Sebelumnya pada rapat dengar pendapat Pertamina dengan DPR (6/6), Direktur Utama Pertamina, Elia Massa Manik telah mengeluhkan piutang ini kepada DPR agar memdapat perhatian dan jalan solusi.

“Sebenarnya kami telah melaporkan dalam rapat kordinasi dengan pak Menko dua kali mengenai kondisi keuangan Pertamina di tahun ini. Khususnya cash flow tagihan kami hampir mencapai Rp40 triliun ke pemerintah,” ungkapnya kepada Komisi VII DPR.

Sementara berdasarkan pembukuan keuangan Pertamina per 31 Desember 2016, kas dan setara kas perusahaan tercatat USD 5,26 miliar atau setara Rp75,11 triliun. Sehingga, jumlah piutang ini saja sudah melebihi 50 persen dari total kas perseroan hingga akhir tahun lalu.

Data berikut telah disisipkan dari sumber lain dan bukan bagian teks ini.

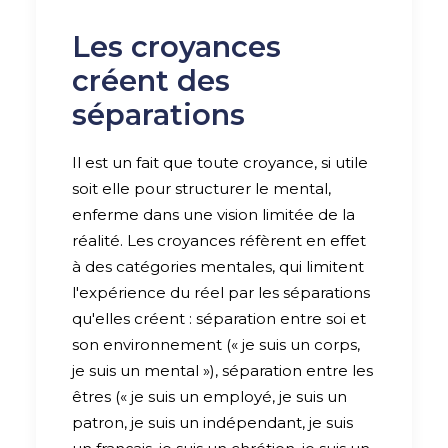
Les croyances
créent des
séparations
Il est un fait que toute croyance, si utile
soit elle pour structurer le mental,
enferme dans une vision limitée de la
réalité. Les croyances réfèrent en effet
à des catégories mentales, qui limitent
l'expérience du réel par les séparations
qu'elles créent : séparation entre soi et
son environnement (« je suis un corps,
je suis un mental »), séparation entre les
êtres (« je suis un employé, je suis un
patron, je suis un indépendant, je suis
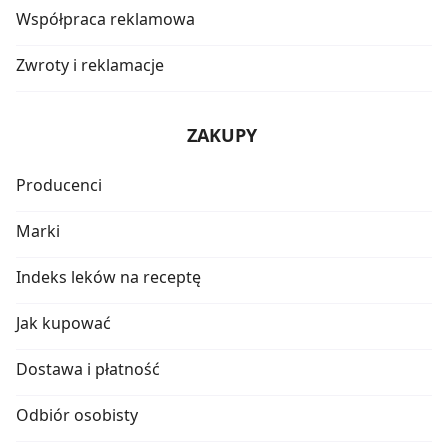
Współpraca reklamowa
Zwroty i reklamacje
ZAKUPY
Producenci
Marki
Indeks leków na receptę
Jak kupować
Dostawa i płatność
Odbiór osobisty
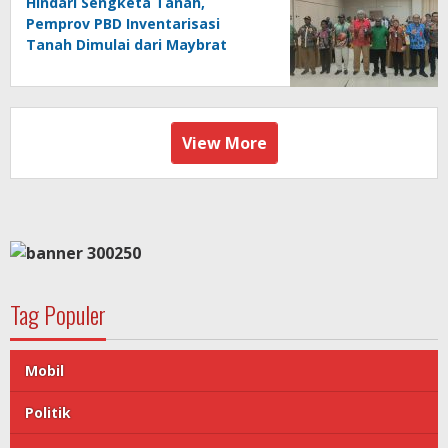
Hindari Sengketa Tanah,
Pemprov PBD Inventarisasi
Tanah Dimulai dari Maybrat
View More
Tag Populer
Mobil
Politik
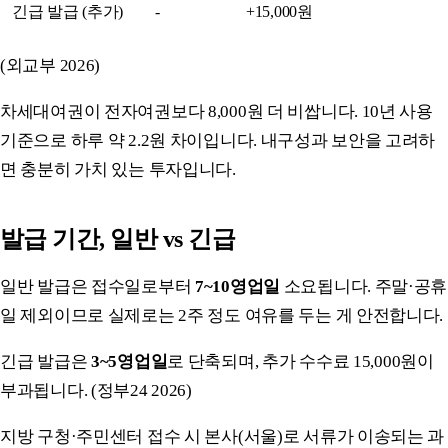
긴급 발급 (추가)
-
+15,000원
(외교부 2026)
차세대여권이 전자여권보다 8,000원 더 비쌉니다. 10년 사용
기준으로 하루 약 2.2원 차이입니다. 내구성과 보안을 고려하
면 충분히 가치 있는 투자입니다.
발급 기간, 일반 vs 긴급
일반 발급은 접수일로부터
7~10영업일
소요됩니다. 주말·공휴
일 제외이므로 실제로는 2주 정도 여유를 두는 게 안전합니다.
긴급 발급은
3~5영업일
로 단축되며, 추가 수수료 15,000원이
부과됩니다. (정부24 2026)
지방 구청·주민센터 접수 시 본사(서울)로 서류가 이송되는 과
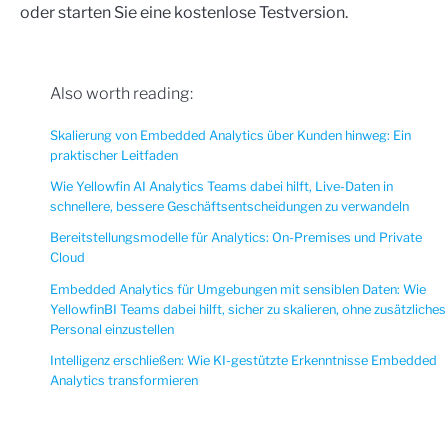
oder starten Sie eine kostenlose Testversion.
Also worth reading:
Skalierung von Embedded Analytics über Kunden hinweg: Ein
praktischer Leitfaden
Wie Yellowfin AI Analytics Teams dabei hilft, Live-Daten in
schnellere, bessere Geschäftsentscheidungen zu verwandeln
Bereitstellungsmodelle für Analytics: On-Premises und Private
Cloud
Embedded Analytics für Umgebungen mit sensiblen Daten: Wie
YellowfinBI Teams dabei hilft, sicher zu skalieren, ohne zusätzliches
Personal einzustellen
Intelligenz erschließen: Wie KI-gestützte Erkenntnisse Embedded
Analytics transformieren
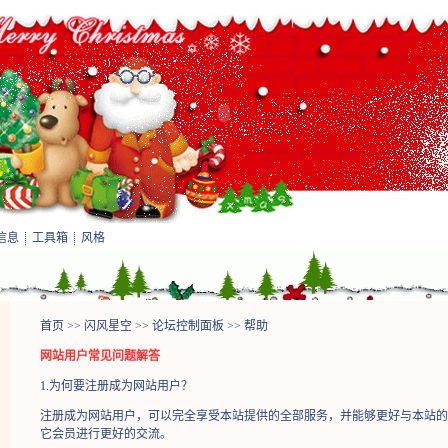
信息
工具箱
风格
首页
>>
闪风星空
>>
论坛控制面板
>> 帮助
网站用户常见问题解答
1.为何要注册成为网站用户？
注册成为网站用户，可以完全享受本站提供的全部服务，并能够更好与本站的
它会员进行更好的交流。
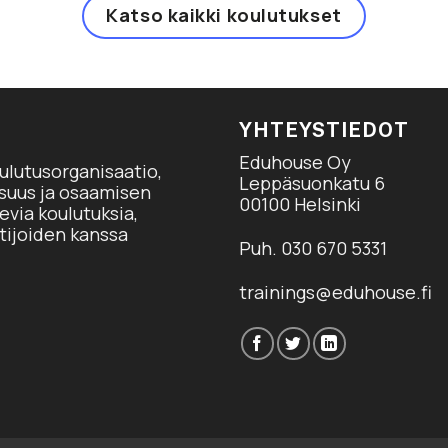
Katso kaikki koulutukset
YHTEYSTIEDOT
Eduhouse Oy
ulutusorganisaatio,
Leppäsuonkatu 6
isuus ja osaamisen
00100 Helsinki
via koulutuksia,
tijoiden kanssa
Puh. 030 670 5331
trainings@eduhouse.fi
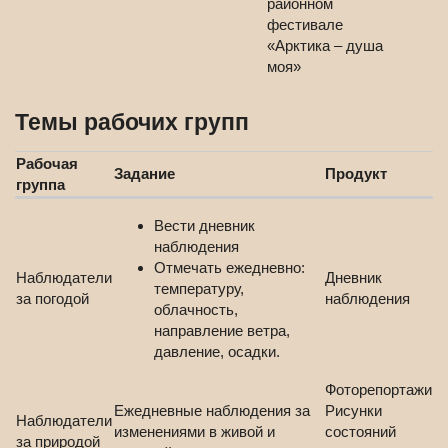
районном
фестивале
«Арктика – душа
моя»
Темы рабочих групп
Рабочая
Задание
Продукт
группа
Вести дневник
наблюдения
Отмечать ежедневно:
Наблюдатели
Дневник
температуру,
за погодой
наблюдения
облачность,
направление ветра,
давление, осадки.
Фоторепортажи
Ежедневные наблюдения за
Рисунки
Наблюдатели
изменениями в живой и
состояний
за природой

Namun apa daya, belum dibayarnya hutang tersebut bukan tanpa alasan, pemerinta juga tengah dirundung permasalahan yang sama. Diketahui hingga Mei realisasi penerimaan negara baru tercapai 33,4 persen atau sebesar 584,9 triliun dari target sebesar Rp1748 triliun. Artinya pemerintah menghadapi ancaman defisit anggaran.

Dengan demikian, permasalahan keuangan ini meneyebabkan kinerja pertamina terganggu. Beban penugasan dari pemerintah mengharuskan perusahaan plat merah itu mengkaji ulang perencanaan bisnisnya.

Yang pasti Pertamina telah menarik niatnya untuk ekspansi mengambil blok migas di Rusia pada tahun ini. Adapun beberapa penugasan yang menguras keuangan pertamina yakni Program BBM satu harga dan BBM Penugasan jenis Premium.